= Document text =
[Start of section]
Suppose I have a function which takes two datetimes and returns the difference in seconds:
import datetime
def diff(d1: datetime.datetime, d2: datetime.datetime) -> float:
return (d2 - d1).total_seconds()
if __name__ == '__main__':
d1 = datetime.datetime.now()
d2 = datetime.datetime.now(datetime.timezone.utc)
print(diff(d1, d2))
mypy tells me this is fine:
$ python3.8 -m mypy test.py
Success: no issues found in 1 source file
But I get a TypeError:
TypeError: can't subtract offset-naive and offset-aware datetimes
The reason is stated clearly in the error message. The type annotation was not good enough.
I guess this is a pretty common case. Is there a recommended way to annotate timezone aware vs unaware datetime objects which makes proper use of mypy?
One potential solution is using TypeVar, NewType and cast:
import datetime
from typing import NewType, TypeVar, cast
NDT = NewType("NDT", datetime.datetime) # non-aware datetime
ADT = NewType("ADT", datetime.datetime) # timezone aware datetime
DatetimeLike = TypeVar("DatetimeLike", NDT, ADT)
def diff(d1: DatetimeLike, d2: DatetimeLike) -> float:
return (d2 - d1).total_seconds()
if __name__ == "__main__":
d1: NDT = cast(NDT, datetime.datetime.now())
d2: ADT = cast(ADT, datetime.datetime.now(datetime.timezone.utc))
# Fails with:
# error: Value of type variable "DatetimeLike" of "diff" cannot be "datetime"
# You have to use either NDT or ADT
print(diff(d1, d2))
I don't like about this solution that you have to use cast
and that the error message is less clear than it was before.
[End of section]
= Study material =
[Start of section]
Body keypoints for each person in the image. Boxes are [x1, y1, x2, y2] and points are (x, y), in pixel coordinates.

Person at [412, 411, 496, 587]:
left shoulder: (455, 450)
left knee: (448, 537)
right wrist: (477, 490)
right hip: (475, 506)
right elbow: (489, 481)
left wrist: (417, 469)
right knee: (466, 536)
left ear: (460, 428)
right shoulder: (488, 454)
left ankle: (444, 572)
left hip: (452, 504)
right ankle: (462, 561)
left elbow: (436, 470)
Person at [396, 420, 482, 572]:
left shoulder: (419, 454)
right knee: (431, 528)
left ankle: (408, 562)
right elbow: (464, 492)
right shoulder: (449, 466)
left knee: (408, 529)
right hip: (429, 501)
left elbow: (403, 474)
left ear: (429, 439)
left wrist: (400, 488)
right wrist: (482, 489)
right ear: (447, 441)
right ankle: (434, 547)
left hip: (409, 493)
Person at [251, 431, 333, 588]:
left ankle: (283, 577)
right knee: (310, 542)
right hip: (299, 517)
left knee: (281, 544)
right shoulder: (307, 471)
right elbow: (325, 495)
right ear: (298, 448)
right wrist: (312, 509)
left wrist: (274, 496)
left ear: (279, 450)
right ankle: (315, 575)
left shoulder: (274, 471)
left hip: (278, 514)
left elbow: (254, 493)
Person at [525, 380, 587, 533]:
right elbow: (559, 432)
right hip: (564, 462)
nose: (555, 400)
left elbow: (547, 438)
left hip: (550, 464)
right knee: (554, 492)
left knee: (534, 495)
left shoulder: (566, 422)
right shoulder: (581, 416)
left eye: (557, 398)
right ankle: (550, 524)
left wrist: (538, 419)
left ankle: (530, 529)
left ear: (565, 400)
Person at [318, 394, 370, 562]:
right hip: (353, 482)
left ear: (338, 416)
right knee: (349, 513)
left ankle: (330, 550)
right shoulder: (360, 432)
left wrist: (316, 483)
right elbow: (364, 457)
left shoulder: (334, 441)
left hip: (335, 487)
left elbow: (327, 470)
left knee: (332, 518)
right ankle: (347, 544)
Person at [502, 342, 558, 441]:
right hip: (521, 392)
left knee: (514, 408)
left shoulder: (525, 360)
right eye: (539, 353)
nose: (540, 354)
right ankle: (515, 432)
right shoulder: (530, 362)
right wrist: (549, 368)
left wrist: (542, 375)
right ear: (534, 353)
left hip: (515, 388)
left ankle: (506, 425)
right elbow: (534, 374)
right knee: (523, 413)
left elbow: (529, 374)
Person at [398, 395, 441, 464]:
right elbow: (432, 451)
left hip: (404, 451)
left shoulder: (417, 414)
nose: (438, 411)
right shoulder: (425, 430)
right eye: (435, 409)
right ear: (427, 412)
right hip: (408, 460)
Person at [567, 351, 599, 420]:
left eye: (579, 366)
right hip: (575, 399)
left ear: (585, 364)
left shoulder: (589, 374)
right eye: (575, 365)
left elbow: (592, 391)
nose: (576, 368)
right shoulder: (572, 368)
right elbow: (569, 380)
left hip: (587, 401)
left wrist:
[End of section]
= What you should do =
Can you set down the stretch of the mypy datetime question from "Suppose I have" through "d2 = datetime.datetime.now(datetime.timezone.utc)", word for word?

= Result of the exercise =
Suppose I have a function which takes two datetimes and returns the difference in seconds:
import datetime
def diff(d1: datetime.datetime, d2: datetime.datetime) -> float:
return (d2 - d1).total_seconds()
if __name__ == '__main__':
d1 = datetime.datetime.now()
d2 = datetime.datetime.now(datetime.timezone.utc)